Mayor Bloomberg has to be messing with our heads.
Our Nanny in Chief is telling us not just to reduce what we eat and drink, but also how big we live. The mayor wants to cram people, like air-breathing sardines, into apartments barely fit to store a pair of shoes.
Like a mad scientist experimenting with human flesh, Bloomberg is pushing a change in zoning laws that now require flats to measure a minuscule 400 square feet. He wants to wedge young and childless singles and couples (who’ve hopefully slimmed down by avoiding Big Gulps) into microscopic flats measuring just 275 to 300 square feet.
That’s about the size of a large walk-in closet, a medium-sized animal cage or the vestibule of an ATM.
It’s also not much more spacious than a prison cell, where couples will end up after cabin fever makes them kill one other. Then again, that would solve the city’s housing shortage nicely.
Bloomberg unveiled plans for teeny-weeny Manhattan “micro-units” last week to great fanfare before heading back home to his lavish townhouse. He plans to put some 60 pint-sized apartments in a city-owned building before taking the movement viral.
But, at perhaps as much as $2,000 a month for a modified hat box, renters should be required to undergo psychological examinations before moving in.

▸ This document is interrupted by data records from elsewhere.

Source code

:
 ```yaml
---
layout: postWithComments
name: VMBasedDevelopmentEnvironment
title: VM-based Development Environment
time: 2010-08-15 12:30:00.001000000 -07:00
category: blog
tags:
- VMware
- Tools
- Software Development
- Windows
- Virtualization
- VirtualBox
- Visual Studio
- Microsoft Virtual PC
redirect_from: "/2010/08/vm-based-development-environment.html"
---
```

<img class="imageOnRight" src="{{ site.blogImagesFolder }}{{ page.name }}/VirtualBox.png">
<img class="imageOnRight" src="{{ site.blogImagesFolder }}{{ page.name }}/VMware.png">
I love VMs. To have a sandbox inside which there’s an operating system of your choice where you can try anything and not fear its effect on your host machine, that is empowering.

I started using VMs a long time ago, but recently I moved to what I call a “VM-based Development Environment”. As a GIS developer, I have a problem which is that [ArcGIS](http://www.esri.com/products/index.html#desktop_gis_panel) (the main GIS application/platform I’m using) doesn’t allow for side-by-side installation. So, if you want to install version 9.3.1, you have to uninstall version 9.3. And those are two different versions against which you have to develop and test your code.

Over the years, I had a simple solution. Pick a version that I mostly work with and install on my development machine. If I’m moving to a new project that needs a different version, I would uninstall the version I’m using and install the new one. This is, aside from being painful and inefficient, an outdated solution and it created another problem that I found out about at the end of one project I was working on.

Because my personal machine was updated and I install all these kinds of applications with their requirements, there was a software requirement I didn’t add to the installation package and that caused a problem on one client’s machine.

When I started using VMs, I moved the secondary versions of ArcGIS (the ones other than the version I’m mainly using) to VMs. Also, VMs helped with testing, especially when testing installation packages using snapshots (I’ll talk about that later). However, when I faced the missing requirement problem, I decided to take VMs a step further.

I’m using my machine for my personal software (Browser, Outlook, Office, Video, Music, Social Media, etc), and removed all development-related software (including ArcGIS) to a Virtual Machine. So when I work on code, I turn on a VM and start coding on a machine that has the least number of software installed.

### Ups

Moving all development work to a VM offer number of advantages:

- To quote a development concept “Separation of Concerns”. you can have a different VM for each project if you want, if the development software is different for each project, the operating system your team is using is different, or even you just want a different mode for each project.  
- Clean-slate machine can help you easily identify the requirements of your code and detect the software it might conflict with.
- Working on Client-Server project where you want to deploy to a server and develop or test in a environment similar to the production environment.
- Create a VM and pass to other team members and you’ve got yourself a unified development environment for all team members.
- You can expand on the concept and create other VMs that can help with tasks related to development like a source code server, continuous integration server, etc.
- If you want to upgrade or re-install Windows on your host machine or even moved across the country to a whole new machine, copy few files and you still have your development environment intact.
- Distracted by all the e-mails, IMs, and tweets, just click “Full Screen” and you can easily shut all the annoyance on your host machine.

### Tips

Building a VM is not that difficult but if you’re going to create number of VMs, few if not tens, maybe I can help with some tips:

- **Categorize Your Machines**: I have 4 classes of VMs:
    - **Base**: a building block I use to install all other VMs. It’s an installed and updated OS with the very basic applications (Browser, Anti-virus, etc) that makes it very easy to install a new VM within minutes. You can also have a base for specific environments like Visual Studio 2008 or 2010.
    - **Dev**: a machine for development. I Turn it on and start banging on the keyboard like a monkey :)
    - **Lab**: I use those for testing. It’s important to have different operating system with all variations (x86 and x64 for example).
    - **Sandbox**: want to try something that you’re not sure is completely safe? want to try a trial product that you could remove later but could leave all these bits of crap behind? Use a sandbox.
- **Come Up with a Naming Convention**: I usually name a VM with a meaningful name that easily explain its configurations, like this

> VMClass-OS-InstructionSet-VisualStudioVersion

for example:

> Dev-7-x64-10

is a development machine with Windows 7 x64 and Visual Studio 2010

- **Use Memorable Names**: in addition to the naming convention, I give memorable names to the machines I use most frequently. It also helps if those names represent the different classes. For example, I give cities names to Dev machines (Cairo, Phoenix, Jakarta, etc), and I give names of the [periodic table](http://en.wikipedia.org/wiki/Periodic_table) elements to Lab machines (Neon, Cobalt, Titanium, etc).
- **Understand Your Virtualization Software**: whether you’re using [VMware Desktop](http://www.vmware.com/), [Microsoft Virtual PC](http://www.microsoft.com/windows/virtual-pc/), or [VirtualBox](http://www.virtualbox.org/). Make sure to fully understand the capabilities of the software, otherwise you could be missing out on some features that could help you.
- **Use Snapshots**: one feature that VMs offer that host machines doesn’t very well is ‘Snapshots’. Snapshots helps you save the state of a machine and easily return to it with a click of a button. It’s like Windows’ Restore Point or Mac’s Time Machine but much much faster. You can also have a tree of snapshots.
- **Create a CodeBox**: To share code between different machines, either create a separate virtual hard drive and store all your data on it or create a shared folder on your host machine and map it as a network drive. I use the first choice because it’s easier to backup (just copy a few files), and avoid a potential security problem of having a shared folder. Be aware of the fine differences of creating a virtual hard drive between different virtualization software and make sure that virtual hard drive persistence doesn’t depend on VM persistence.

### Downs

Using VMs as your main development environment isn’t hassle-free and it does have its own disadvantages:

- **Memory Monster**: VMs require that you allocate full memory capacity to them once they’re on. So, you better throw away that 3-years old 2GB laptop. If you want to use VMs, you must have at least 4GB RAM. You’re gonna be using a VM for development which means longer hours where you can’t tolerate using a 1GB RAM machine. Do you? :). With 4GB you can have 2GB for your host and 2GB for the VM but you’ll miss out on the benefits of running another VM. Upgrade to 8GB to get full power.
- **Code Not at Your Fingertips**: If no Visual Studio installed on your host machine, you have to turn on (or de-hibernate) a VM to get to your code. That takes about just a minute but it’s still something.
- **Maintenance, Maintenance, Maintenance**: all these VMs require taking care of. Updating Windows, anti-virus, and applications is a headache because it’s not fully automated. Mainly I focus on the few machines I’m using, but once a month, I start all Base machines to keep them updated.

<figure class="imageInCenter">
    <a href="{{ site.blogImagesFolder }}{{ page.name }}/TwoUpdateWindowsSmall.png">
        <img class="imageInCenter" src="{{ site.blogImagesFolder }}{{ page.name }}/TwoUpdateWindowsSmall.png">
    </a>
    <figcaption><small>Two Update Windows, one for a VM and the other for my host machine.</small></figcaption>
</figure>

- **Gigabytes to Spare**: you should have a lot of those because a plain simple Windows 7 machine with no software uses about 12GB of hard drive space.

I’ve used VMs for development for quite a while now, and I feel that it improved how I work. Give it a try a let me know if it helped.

While touting expensive torture as the solution to homelessness, the mayor failed to address the elephant stuffed into the room. The answer to more and cheaper housing isn’t micro-units. It’s ending rent regulation.
Rent controls artificially lower the price of more than a million Manhattan apartments, while boosting rents in all other available spaces to make up for the shortfall. Landlords have to make a living, too.

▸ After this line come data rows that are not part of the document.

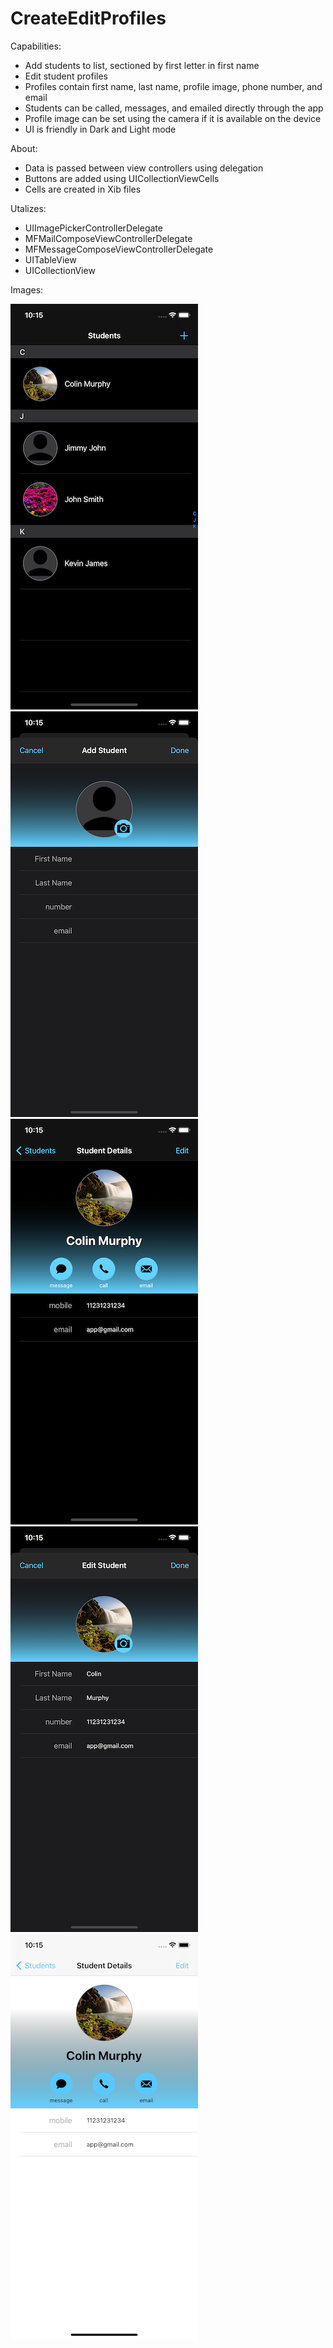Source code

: # CreateEditProfiles

Capabilities:
- Add students to list, sectioned by first letter in first name
- Edit student profiles
- Profiles contain first name, last name, profile image, phone number, and email
- Students can be called, messages, and emailed directly through the app
- Profile image can be set using the camera if it is available on the device
- UI is friendly in Dark and Light mode

About:
- Data is passed between view controllers using delegation
- Buttons are added using UICollectionViewCells
- Cells are created in Xib files

Utalizes:
- UIImagePickerControllerDelegate
- MFMailComposeViewControllerDelegate
- MFMessageComposeViewControllerDelegate
- UITableView
- UICollectionView

Images:

![alt text](https://github.com/colintmurphy/CreateEditProfiles/blob/main/images/Simulator%20Screen%20Shot%20-%20iPhone%2011%20-%202020-09-19%20at%2022.15.02.png)
![alt text](https://github.com/colintmurphy/CreateEditProfiles/blob/main/images/Simulator%20Screen%20Shot%20-%20iPhone%2011%20-%202020-09-19%20at%2022.15.08.png)
![alt text](https://github.com/colintmurphy/CreateEditProfiles/blob/main/images/Simulator%20Screen%20Shot%20-%20iPhone%2011%20-%202020-09-19%20at%2022.15.15.png)
![alt text](https://github.com/colintmurphy/CreateEditProfiles/blob/main/images/Simulator%20Screen%20Shot%20-%20iPhone%2011%20-%202020-09-19%20at%2022.15.19.png)
![alt text](https://github.com/colintmurphy/CreateEditProfiles/blob/main/images/Simulator%20Screen%20Shot%20-%20iPhone%2011%20-%202020-09-19%20at%2022.15.40.png)
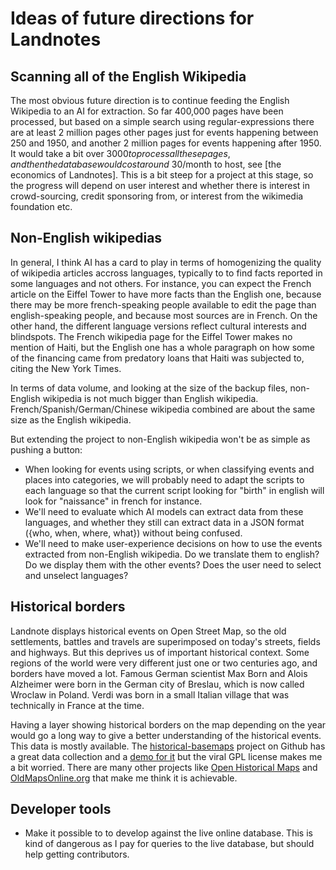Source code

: # Ideas of future directions for Landnotes

## Scanning all of the English Wikipedia

The most obvious future direction is to continue feeding the English Wikipedia to an AI for extraction. So far 400,000 pages have been processed, but based on a simple search using regular-expressions there are at least 2 million pages other pages just for events happening between 250 and 1950, and another 2 million pages for events happening after 1950. It would take a bit over $3000 to process all these pages, and then the database would cost around ~30$/month to host, see [the economics of Landnotes]. This is a bit steep for a project at this stage, so the progress will depend on user interest and whether there is interest in crowd-sourcing, credit sponsoring from, or interest from the wikimedia foundation etc.

## Non-English wikipedias

In general, I think AI has a card to play in terms of homogenizing the quality of wikipedia articles accross languages, typically to to find facts reported in some languages and not others. For instance, you can expect the French article on the Eiffel Tower to have more facts than the English one, because there may be more french-speaking people available to edit the page than english-speaking people, and because most sources are in French. On the other hand, the different language versions reflect cultural interests and blindspots. The French wikipedia page for the Eiffel Tower makes no mention of Haiti, but the English one has a whole paragraph on how some of the financing came from predatory loans that Haiti was subjected to, citing the New York Times.

In terms of data volume, and looking at the size of the backup files, non-English wikipedia is not much bigger than English wikipedia. French/Spanish/German/Chinese wikipedia combined are about the same size as the English wikipedia.

But extending the project to non-English wikipedia won't be as simple as pushing a button:

- When looking for events using scripts, or when classifying events and places into categories, we will probably need to adapt the scripts to each language so that the current script looking for "birth" in english will look for "naissance" in french for instance.
- We'll need to evaluate which AI models can extract data from these languages, and whether they still can extract data in a JSON format ({who, when, where, what}) without being confused.
- We'll need to make user-experience decisions on how to use the events extracted from non-English wikipedia. Do we translate them to english? Do we display them with the other events? Does the user need to select and unselect languages?

## Historical borders

Landnote displays historical events on Open Street Map, so the old settlements, battles and travels are superimposed on today's streets, fields and highways. But this deprives us of important historical context. Some regions of the world were very different just one or two centuries ago, and borders have moved a lot. Famous German scientist Max Born and Alois Alzheimer were born in the German city of Breslau, which is now called Wroclaw in Poland. Verdi was born in a small Italian village that was technically in France at the time.

Having a layer showing historical borders on the map depending on the year would go a long way to give a better understanding of the historical events. This data is mostly available. The [historical-basemaps](https://github.com/aourednik/historical-basemaps?tab=readme-ov-file) project on Github has a great data collection and a [demo for it](https://historicborders.app/?lng=6.4513466&lat=39.3328695&zoom=4.1297515&year=1492) but the viral GPL license makes me a bit worried. There are many other projects like [Open Historical Maps](https://openhistoricalmaps.org/) and [OldMapsOnline.org](https://oldmapsonline.org/) that make me think it is achievable.

## Developer tools

- Make it possible to to develop against the live online database. This is kind of dangerous as I pay for queries to the live database, but should help getting contributors.
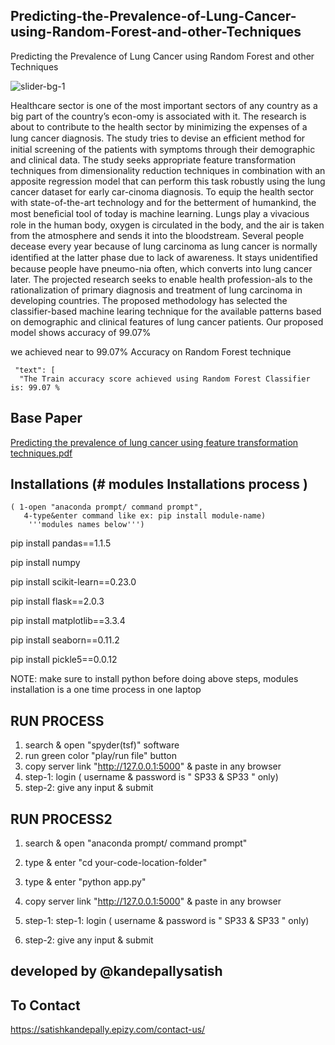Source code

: ## Predicting-the-Prevalence-of-Lung-Cancer-using-Random-Forest-and-other-Techniques
Predicting the Prevalence of Lung Cancer using Random Forest and other Techniques

![slider-bg-1](https://user-images.githubusercontent.com/48377494/231847489-da3b1d31-ada3-4679-ab3d-19b881ad31a3.jpg)

Healthcare sector is one of the most important sectors of any country as a big part of the country’s econ-omy is associated with it. The research is about to contribute to the health sector by minimizing the expenses of a lung cancer diagnosis. The study tries to devise an efﬁcient method for initial screening of the patients with symptoms through their demographic and clinical data. The study seeks appropriate feature transformation techniques from dimensionality reduction techniques in combination with an apposite regression model that can perform this task robustly using the lung cancer dataset for early car-cinoma diagnosis. To equip the health sector with state-of-the-art technology and for the betterment of humankind, the most beneﬁcial tool of today is machine learning. Lungs play a vivacious role in the human body, oxygen is circulated in the body, and the air is taken from the atmosphere and sends it into the bloodstream. Several people decease every year because of lung carcinoma as lung cancer is normally identiﬁed at the latter phase due to lack of awareness. It stays unidentiﬁed because people have pneumo-nia often, which converts into lung cancer later. The projected research seeks to enable health profession-als to the rationalization of primary diagnosis and treatment of lung carcinoma in developing countries. The proposed methodology has selected the classifier-based machine learing technique for the available patterns based on demographic and clinical features of lung cancer patients. Our proposed model shows accuracy of 99.07%

we achieved near to 99.07% Accuracy on Random Forest technique

     "text": [
      "The Train accuracy score achieved using Random Forest Classifier is: 99.07 %
      
      
## Base Paper

[Predicting the prevalence of lung cancer using feature transformation techniques.pdf](https://github.com/kandepallysatish/Predicting-the-Prevalence-of-Lung-Cancer-using-Random-Forest-and-other-Techniques/files/11225295/Predicting.the.prevalence.of.lung.cancer.using.feature.transformation.techniques.pdf)


## Installations (# modules Installations process )
    ( 1-open "anaconda prompt/ command prompt",
       4-type&enter command like ex: pip install module-name) 
        '''modules names below''')

pip install pandas==1.1.5

pip install numpy 

pip install scikit-learn==0.23.0

pip install flask==2.0.3

pip install matplotlib==3.3.4

pip install seaborn==0.11.2

pip install pickle5==0.0.12


NOTE: make sure to install python before doing above steps, modules installation is a one time process in one laptop

## RUN PROCESS

1) search & open "spyder(tsf)" software
2) run green color "play/run file" button
3) copy server link "http://127.0.0.1:5000" & paste in any browser
4) step-1: login ( username  & password is " SP33 & SP33 " only)
5) step-2: give any input & submit


## RUN PROCESS2

1) search & open "anaconda prompt/ command prompt"

2) type & enter "cd your-code-location-folder"

3) type & enter "python app.py"

4) copy server link "http://127.0.0.1:5000" & paste in any browser
5) step-1: step-1: login ( username  & password is " SP33 & SP33 " only)
6) step-2: give any input & submit



## developed by @kandepallysatish
## To Contact 
https://satishkandepally.epizy.com/contact-us/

But who gets a regulated flat is not determined by need. So when a couple I know tried to find a cut-rate Manhattan apartment, they were laughed out of the city. Like A-list parties, only the connected get in.
New Yorkers’ interest in scarce housing borders on obsession. We read about it. Talk about it. I’ve run into Americans in Cairo and, within minutes, we’re talking bedrooms, baths and closet space. Our preoccupation with real estate is the new porn.
Yet the micro-unit folly won’t help people such as Ann, who badly wants a piece. She’s 26, college educated, employed — and sleeps on a Queens couch in a house owned by Mommy and Daddy. They’re a nice, older couple who are quickly driving Ann to drink.
Ann lives like a loser — try dating with Mom rapping her nails on the living-room door — because she can’t find an affordable apartment.